I hope I bring both passion and compassion to my job, but frankly, that’s not enough. Any activist will tell you that organization is key to purposeful action. One way to think about my job is to visualize those big directory signs you find at the airport, or a shopping mall, or maybe a museum. There’s usually a red arrow that says, “You are here,” placed on a floorplan map. Then, underneath, there’s a color-coded legend that lists all the things you might need and where to find them. Food? A bookstore? Gift shop? The nearest restroom? It’s all spelled out in the directory. And that’s what my team of HR professionals does – we organize action around people’s needs, based on where they are. Benefits information? Training to advance your career? Well-being support? We try to make it easy for our people to find what they need, wherever they are at the moments that matter in their job or life cycle. We make an effort to focus on what matters to each group and each individual. And, taking a page from my grandmother, we are vigilant about making sure their experience is unhindered by bias or prejudice.

Thankfully, this mission-critical mandate aligns squarely with our Navistar purpose: Reimagining how to deliver what matters. What matters to our stakeholders depends not only on their discipline, or location, or paygrade, but on what is going on in their personal lives and the bigger world around them. So, how is a proactive HR team supposed to know what matters?
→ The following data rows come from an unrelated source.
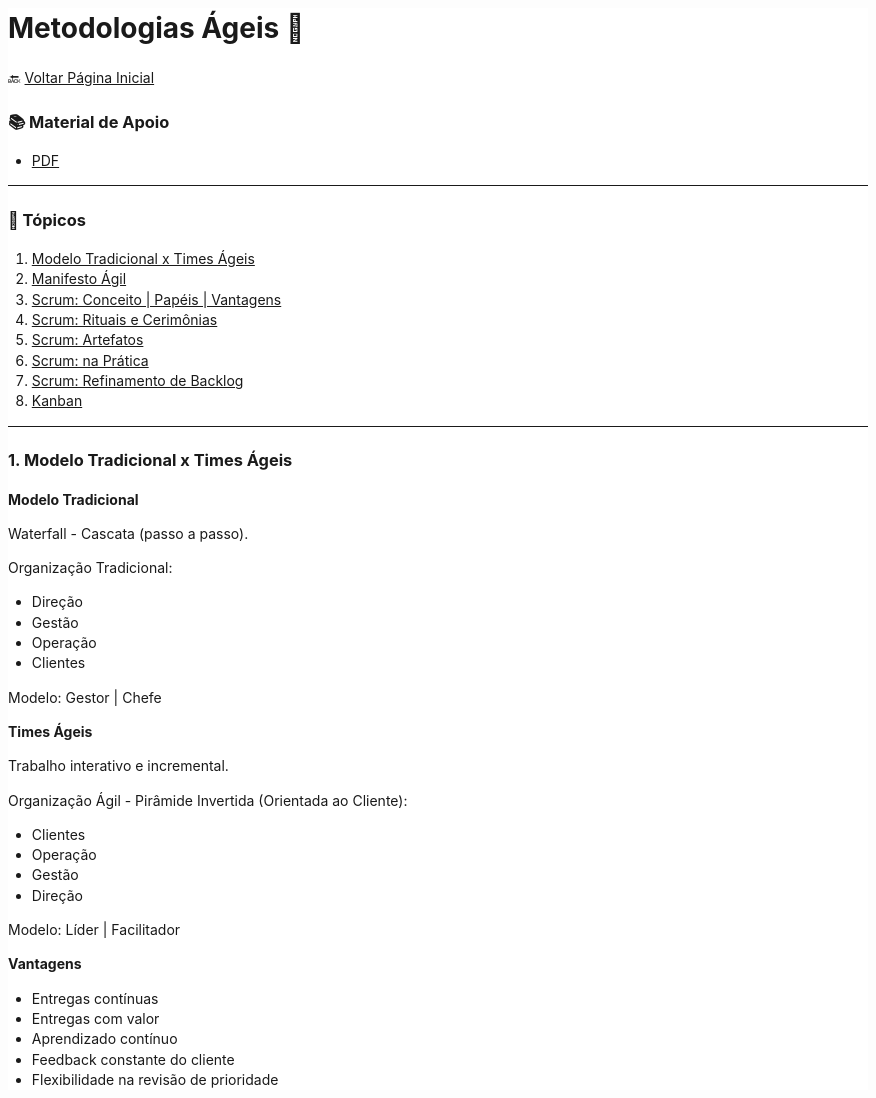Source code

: <h1 id="0"> Metodologias Ágeis 🎯​​</h1>

🔙 [Voltar Página Inicial](https://github.com/brseghese/hiring-coders-3-vtex-gama)

<h3>📚 Material de Apoio</h3>

- [PDF](https://drive.google.com/file/d/1E39WJRfVP5v3dCSIwurwfVjNGo1Ol6zs/view)

---

### 📍 Tópicos

1. <a href="#1">Modelo Tradicional x Times Ágeis</a>
2. <a href="#2">Manifesto Ágil</a>
3. <a href="#3">Scrum: Conceito | Papéis | Vantagens</a>
4. <a href="#4">Scrum: Rituais e Cerimônias</a>
5. <a href="#5">Scrum: Artefatos</a>
6. <a href="#6">Scrum: na Prática</a>
7. <a href="#7">Scrum: Refinamento de Backlog</a>
8. <a href="#8">Kanban</a>

---

<h3 id="1"> 1. Modelo Tradicional x Times Ágeis</h3>

<b>Modelo Tradicional</b>

Waterfall - Cascata (passo a passo).

Organização Tradicional:

- Direção
- Gestão
- Operação
- Clientes

Modelo: Gestor | Chefe

<b>Times Ágeis</b>

Trabalho interativo e incremental.

Organização Ágil - Pirâmide Invertida (Orientada ao Cliente):

- Clientes
- Operação
- Gestão
- Direção

Modelo: Líder | Facilitador

<b>Vantagens</b>

- Entregas contínuas
- Entregas com valor
- Aprendizado contínuo
- Feedback constante do cliente
- Flexibilidade na revisão de prioridade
I am a big believer in surveys, in analyzing available data, and in seeking insights that inform policy. But I also want to hear directly from stakeholders. That’s the genius behind working with Employee Resource Groups (ERGs). They are the vanguard that carries the banners of diversity, equity, and inclusion. They play an invaluable role in raising the consciousness of the entire enterprise. Given the tragedies and social disruptions that have filled the headlines this past year, we need a diverse chorus of voices to cut through what could otherwise become just another corporate echo chamber. In fact, because each ERG has an executive sponsor, there’s an opportunity for reverse mentoring that makes our leadership team more conscientious, more aware, and stronger.

At Navistar, we are realizing that our culture is created every day, with every interaction, with every individual. If we are doing our job correctly, this sense of shared purpose will permeate the organization and become manifest in the work each person does, at every touchpoint. And when that happens, the rest of our stakeholders will see it in action. Dealers will see that we are living our purpose by contributing to their profitability. Customers will experience the product innovation that comes from reimagining what matters. Supplier partners will understand that the way they treat people matters to us because it is a condition of our business relationship. And the community at large will come to see that bias and prejudice are hurdles that will not be allowed to stand.
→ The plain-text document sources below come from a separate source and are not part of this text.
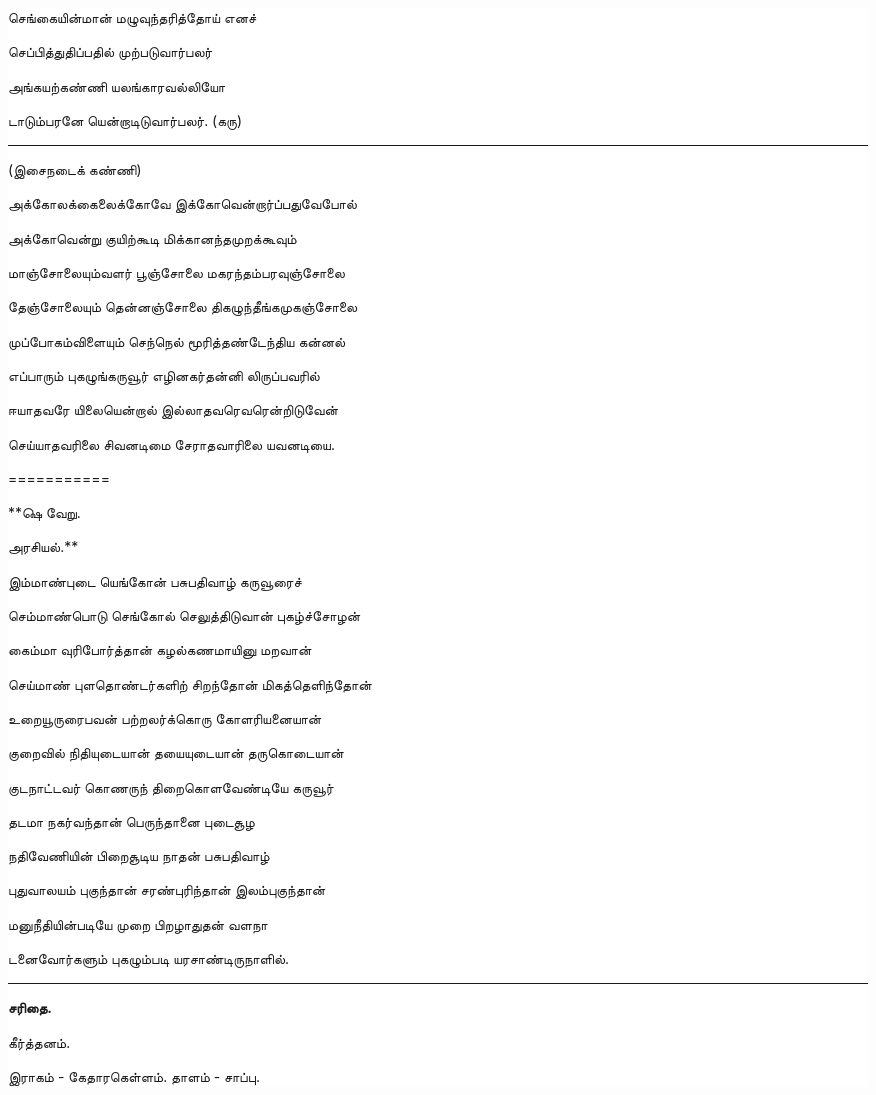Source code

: செங்கையின்மான் மழுவுந்தரித்தோய் எனச்  

செப்பித்துதிப்பதில் முற்படுவார்பலர்  

அங்கயற்கண்ணி யலங்காரவல்லியோ  

டாடும்பரனே யென்றாடிடுவார்பலர். (கரு)  

------------  

(இசைநடைக் கண்ணி)  

அக்கோலக்கைலைக்கோவே இக்கோவென்றார்ப்பதுவேபோல்  

அக்கோவென்று குயிற்கூடி மிக்கானந்தமுறக்கூவும்  

மாஞ்சோலையும்வளர் பூஞ்சோலை மகரந்தம்பரவுஞ்சோலை  

தேஞ்சோலையும் தென்னஞ்சோலை திகழுந்தீங்கமுகஞ்சோலை  

முப்போகம்விளையும் செந்நெல் மூரித்தண்டேந்திய கன்னல்  

எப்பாரும் புகழுங்கருவூர் எழினகர்தன்னி லிருப்பவரில்  

ஈயாதவரே யிலையென்றால் இல்லாதவரெவரென்றிடுவேன்  

செய்யாதவரிலை சிவனடிமை சேராதவாரிலை யவனடியை.  

===========  

**௸ வேறு.  

அரசியல்.**  

இம்மாண்புடை யெங்கோன் பசுபதிவாழ் கருவூரைச்  

செம்மாண்பொடு செங்கோல் செலுத்திடுவான் புகழ்ச்சோழன்  

கைம்மா வுரிபோர்த்தான் கழல்கணமாயினு மறவான்  

செய்மாண் புளதொண்டர்களிற் சிறந்தோன் மிகத்தெளிந்தோன்  

உறையூருரைபவன் பற்றலர்க்கொரு கோளரியனையான்  

குறைவில் நிதியுடையான் தயையுடையான் தருகொடையான்  

குடநாட்டவர் கொணருந் திறைகொளவேண்டியே கருவூர்  

தடமா நகர்வந்தான் பெருந்தானை புடைசூழ  

நதிவேணியின் பிறைசூடிய நாதன் பசுபதிவாழ்  

புதுவாலயம் புகுந்தான் சரண்புரிந்தான் இலம்புகுந்தான்  

மனுநீதியின்படியே முறை பிறழாதுதன் வளநா  

டனைவோர்களும் புகழும்படி யரசாண்டிருநாளில்.  

--------------  

**சரிதை.**  

கீர்த்தனம்.  

இராகம் - கேதாரகெள்ளம். தாளம் - சாப்பு.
I sometimes wonder what that feisty activist, Clara Day, would say about our purpose statement. I know she’d like the “reimagining” part, because that’s what she did every time she demanded a better world for marginalized people. And I know she’d appreciate “what matters,” because she was shrewd enough to understand that when each person has a voice in what matters, it’s incredibly empowering. But because my grandmother was so purposeful – so full of purpose – I think she would seize on the “deliver” part of the message. For her, it was never enough to have a star to steer by – you had to step on the accelerator and shift into high gear.

I wish I could tell her that I heard her, and that she inspires me to act with purpose every day. I hope that one day in the future, I am lucky enough to have grandchildren of my own and that I can be present for them in the same way my grandmother was present for me. I hope, when those yet-to-be-born grandchildren remember me, they are challenged to imagine a better way, a better world. I have no idea what that world will look like. But I hope they have the will, the urgency, and grandma’s sense of empathy to deliver what matters. In truth, that’s my hope for everyone.